Assignment:
Pick up the forum post about SQL Server 2008 R2 performance problems after its last line and keep writing it.

Text shown:
Segment Open

2008 R2 performance issues (132 GB RAM, 80 CPU, 370 databases)

  • 2008 R2 severe performance issues

    I am a DBA and have a server that is exhibiting severe performance problems. Basically, I'm looking for advice on configuration options we have set incorrectly. I came across an article specifically related to running SQL Server 2008 R2 on machine with more than 64 CPU's (we have 80). Here is the article. http://technet.microsoft.com/en-us/library/ee210547(SQL.105).aspx. A colleague suggested I look particularly hard at affinity mask and process affinity. The article specifically says to not use the affinity mask but to use ALTER SERVER CONFIGURATION SET PROCESS AFFINITY. Any comments on this would also be appreciated.

    Let me know if I left out any pertinent info, etc.

    Here are some facts:

    Hardware

    - Memory: 132 GB

    - CPU: 4 NUMA cores. Each core has 20 nodes.

    I'm not very familiar with NUMA so I hope I am saying this right.

    80 CPU's are displayed in Task Manager on the Performance tab.

    - Disk: K: dedicated to tempdb (SAN)

    L: dedicated to logs (all log files) (SAN)

Segment Closed

Data:
Segment Open

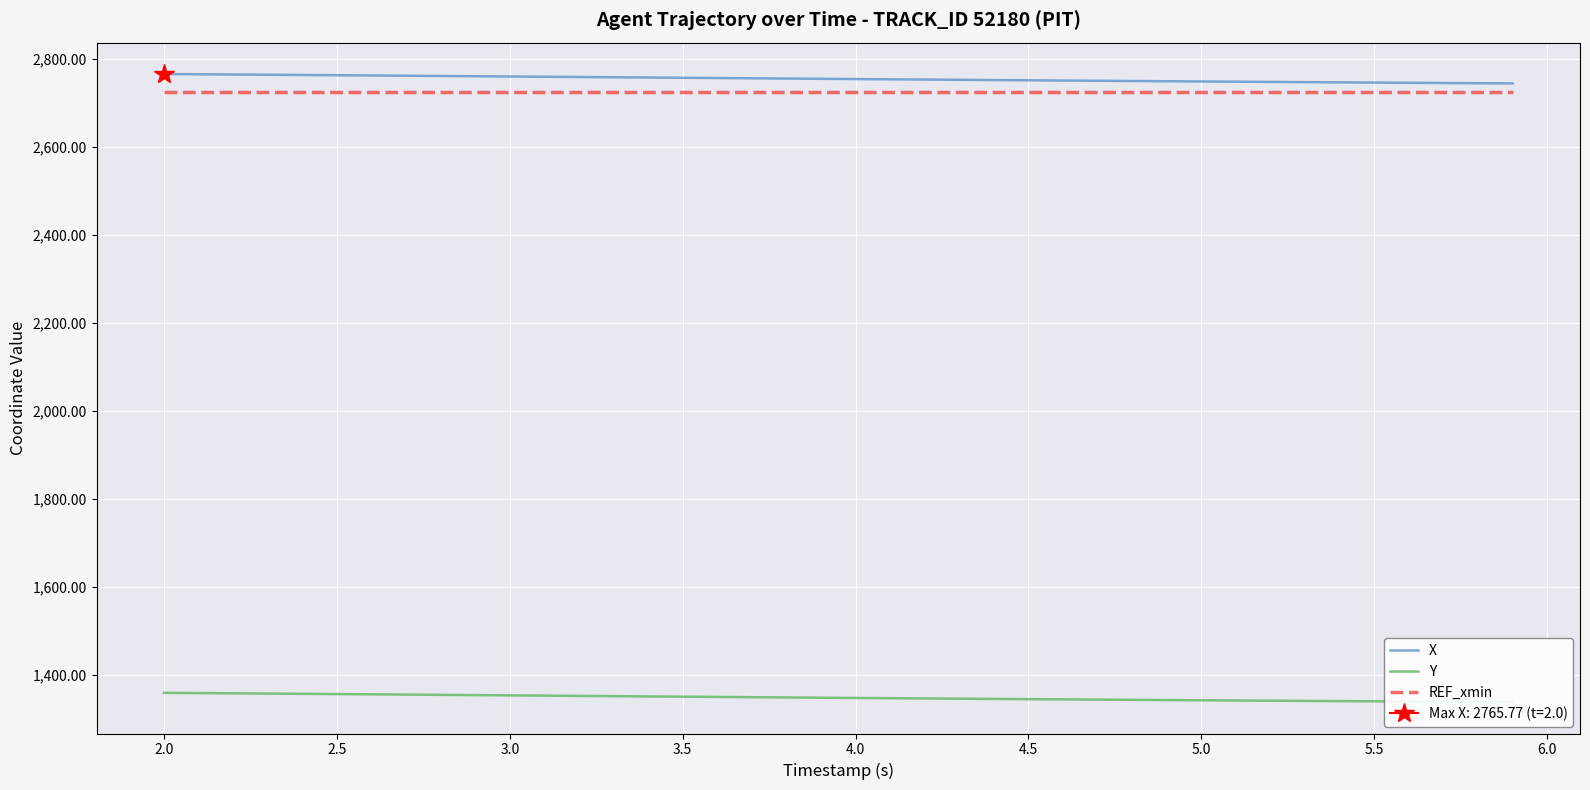

Which series has the largest total across all categories?

X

Segment Closed

Result of the exercise:
    M:data drive (SAN)

    N: data drive (SAN)

    I don't know much about the SAN configuration but I know that drive N is configured with 12 (I think) disks all being presented as drive N.

    SQL configuiration:

    Max Memory: 104 GB

    CPU affinity: Auto

    TempDB: 4 data files; 1 log file. All tempdb files are on a single volume (K:).

    I *believe* it is raid 6.

    Recovery: All databases are set to Simple recovery

    MaxDOP: 8

    Cost threshold for parallellism: 10

    Number of databases: 370

    Number of sessions: 1800 - 2000

    Problem:

    - M and N % busy > 75%

    According to Idera SQLdm, data drives M and N are consistently above 50% busy and frequently above 80% busy.

    - CPU typically < 15%

    According to Idera SQLdm, CPU busy is typically < 15% with very occassional spikes to 30 to 50%. That seems low considering the number of databases on this machine.

    - Only 75 GB of 132 GB memory in use.

    I don't understand this one. I've set max memory for SQL Server to be 104 GB. Not sure why it's not using more than 75%

    Questions:

    - Is 370 very busy databases on a single instance excessive? It seems like it to me. The load on the databases is both OLTP and reporting. The split is approximately 50/50.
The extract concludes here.